A new study in Psychological Science reports that bicep size and preferences for wealth redistribution correlate. If you're rich and have big guns you're against redistribution. On the other hand, if you're poor and muscle bound, you favor redistribution. The idea is that more upper body strength rouses a man (the effect was not found in women) to defend his self-interests, e.g, protect what you have if you're rich and try to grab more, if you're poor. In contrast, the rich 98-pound weaklings were less interested in preventing redistribution and the poor shrimps were less concerned about trying take from the rich. As the abstract of the article, "The Ancestral Logic of Politics: Upper Body Strength Regulates Men's Assertion of Self-Interest Over Economic Redistribution," reads:
Over human evolutionary history, upper-body strength has been a major component of fighting ability. Evolutionary models of animal conflict predict that actors with greater fighting ability will more actively attempt to acquire or defend resources than less formidable contestants will. Here, we applied these models to political decision making about redistribution of income and wealth among modern humans. In studies conducted in Argentina, Denmark, and the United States, men with greater upper-body strength more strongly endorsed the self-beneficial position: Among men of lower socioeconomic status (SES), strength predicted increased support for redistribution; among men of higher SES, strength predicted increased opposition to redistribution.
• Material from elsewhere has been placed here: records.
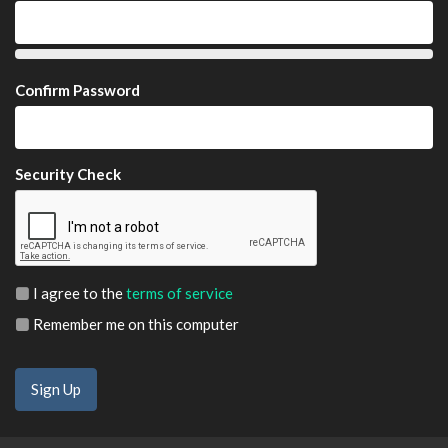
Confirm Password
Security Check
I agree to the
terms of service
Remember me on this computer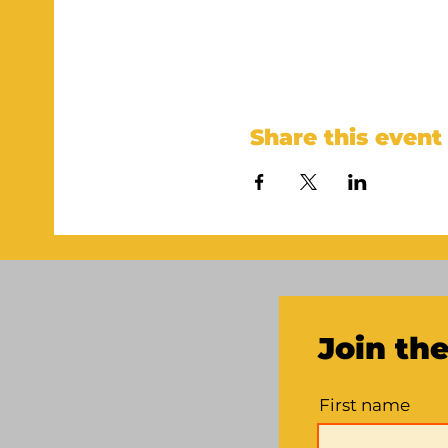
Share this event
Join th
First name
Because personal upper-body strength is irrelevant to payoffs from economic policies in modern mass democracies, the continuing role of strength suggests that modern political decision making is shaped by an evolved psychology designed for small-scale groups.
Hmmm. It's probably too much to conclude that a lot of our political problems could be solved if we could persuade our egalitarian buddies to stay away from the gym.
Disclosure: What are biceps? And yet I abhor redistribution.